> **STUDY MATERIAL**:
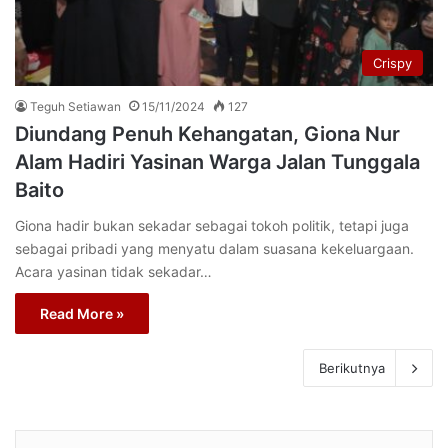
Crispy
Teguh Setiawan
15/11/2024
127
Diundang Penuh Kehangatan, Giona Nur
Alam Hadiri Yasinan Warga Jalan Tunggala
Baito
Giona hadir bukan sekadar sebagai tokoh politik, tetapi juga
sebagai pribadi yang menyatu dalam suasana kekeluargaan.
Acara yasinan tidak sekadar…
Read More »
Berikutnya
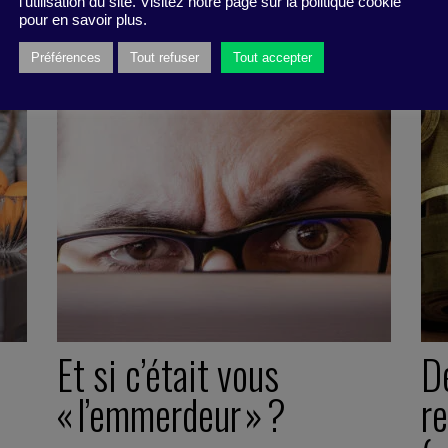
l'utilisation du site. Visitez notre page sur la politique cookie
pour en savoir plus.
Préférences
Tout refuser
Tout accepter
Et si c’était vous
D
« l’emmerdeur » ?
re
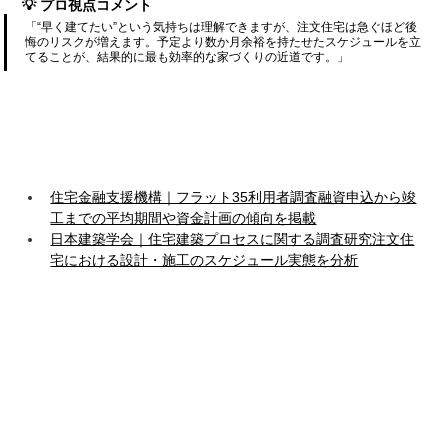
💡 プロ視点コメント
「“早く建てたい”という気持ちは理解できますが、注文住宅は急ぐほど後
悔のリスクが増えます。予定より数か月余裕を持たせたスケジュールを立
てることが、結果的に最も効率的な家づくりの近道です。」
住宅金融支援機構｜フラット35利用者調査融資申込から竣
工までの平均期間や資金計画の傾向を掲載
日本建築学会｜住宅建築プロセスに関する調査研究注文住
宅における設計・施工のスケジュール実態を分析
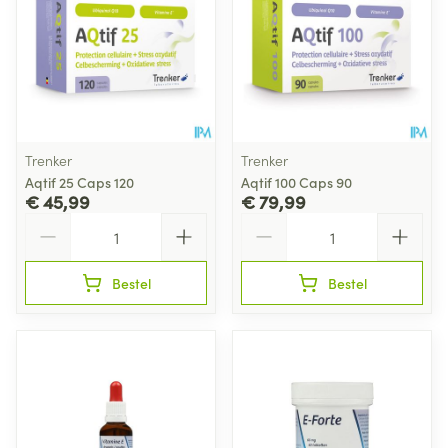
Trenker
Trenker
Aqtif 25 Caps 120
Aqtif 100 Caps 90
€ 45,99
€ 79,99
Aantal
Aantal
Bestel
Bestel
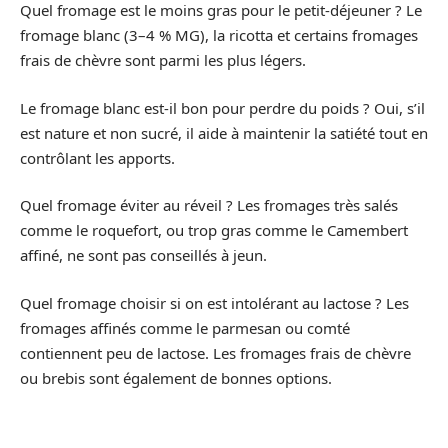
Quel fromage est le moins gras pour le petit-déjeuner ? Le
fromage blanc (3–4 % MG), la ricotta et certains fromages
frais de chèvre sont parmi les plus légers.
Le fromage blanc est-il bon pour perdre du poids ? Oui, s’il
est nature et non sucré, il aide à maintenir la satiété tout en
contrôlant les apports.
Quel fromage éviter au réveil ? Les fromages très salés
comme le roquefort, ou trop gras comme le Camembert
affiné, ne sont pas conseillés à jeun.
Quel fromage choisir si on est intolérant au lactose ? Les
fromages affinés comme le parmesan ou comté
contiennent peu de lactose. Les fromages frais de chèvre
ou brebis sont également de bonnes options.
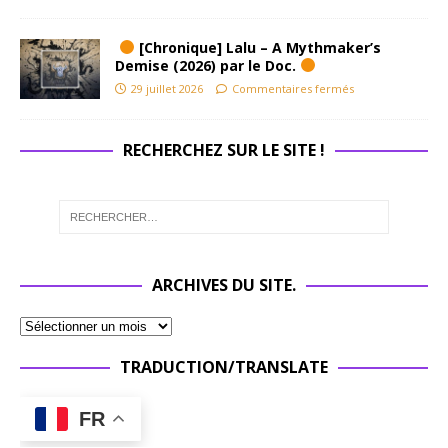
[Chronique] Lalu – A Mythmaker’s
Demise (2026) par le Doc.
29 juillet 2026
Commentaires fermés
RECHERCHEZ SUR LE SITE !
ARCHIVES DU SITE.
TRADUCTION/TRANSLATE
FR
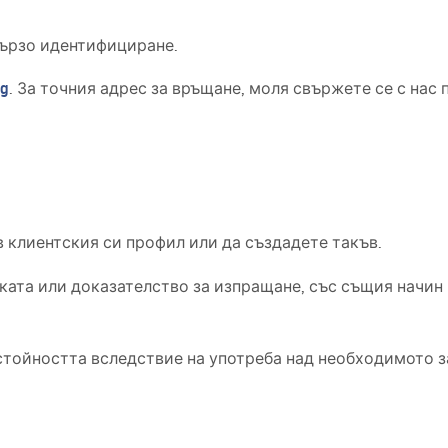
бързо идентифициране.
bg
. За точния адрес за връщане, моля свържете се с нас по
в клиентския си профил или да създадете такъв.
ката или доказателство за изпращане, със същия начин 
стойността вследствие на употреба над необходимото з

> **ASSIGNED TASK**:
Every entry above should be given again exactly, with no images included.

> **RESPONSE**:
Crispy
Teguh Setiawan
15/11/2024
127
Diundang Penuh Kehangatan, Giona Nur
Alam Hadiri Yasinan Warga Jalan Tunggala
Baito
Giona hadir bukan sekadar sebagai tokoh politik, tetapi juga
sebagai pribadi yang menyatu dalam suasana kekeluargaan.
Acara yasinan tidak sekadar…
Read More »
Berikutnya
l'utilisation du site. Visitez notre page sur la politique cookie
pour en savoir plus.
Préférences
Tout refuser
Tout accepter
Et si c’était vous
D
« l’emmerdeur » ?
re
💡 プロ視点コメント
「“早く建てたい”という気持ちは理解できますが、注文住宅は急ぐほど後
悔のリスクが増えます。予定より数か月余裕を持たせたスケジュールを立
てることが、結果的に最も効率的な家づくりの近道です。」
住宅金融支援機構｜フラット35利用者調査融資申込から竣
工までの平均期間や資金計画の傾向を掲載
日本建築学会｜住宅建築プロセスに関する調査研究注文住
宅における設計・施工のスケジュール実態を分析
Trenker
Trenker
Aqtif 25 Caps 120
Aqtif 100 Caps 90
€ 45,99
€ 79,99
Aantal
Aantal
Bestel
Bestel
Quel fromage est le moins gras pour le petit-déjeuner ? Le
fromage blanc (3–4 % MG), la ricotta et certains fromages
frais de chèvre sont parmi les plus légers.
Le fromage blanc est-il bon pour perdre du poids ? Oui, s’il
est nature et non sucré, il aide à maintenir la satiété tout en
contrôlant les apports.
Quel fromage éviter au réveil ? Les fromages très salés
comme le roquefort, ou trop gras comme le Camembert
affiné, ne sont pas conseillés à jeun.
Quel fromage choisir si on est intolérant au lactose ? Les
fromages affinés comme le parmesan ou comté
contiennent peu de lactose. Les fromages frais de chèvre
ou brebis sont également de bonnes options.
[Chronique] Lalu – A Mythmaker’s
Demise (2026) par le Doc.
29 juillet 2026
Commentaires fermés
RECHERCHEZ SUR LE SITE !
ARCHIVES DU SITE.
TRADUCTION/TRANSLATE
FR
бързо идентифициране.
bg
. За точния адрес за връщане, моля свържете се с нас по
в клиентския си профил или да създадете такъв.
ката или доказателство за изпращане, със същия начин 
стойността вследствие на употреба над необходимото з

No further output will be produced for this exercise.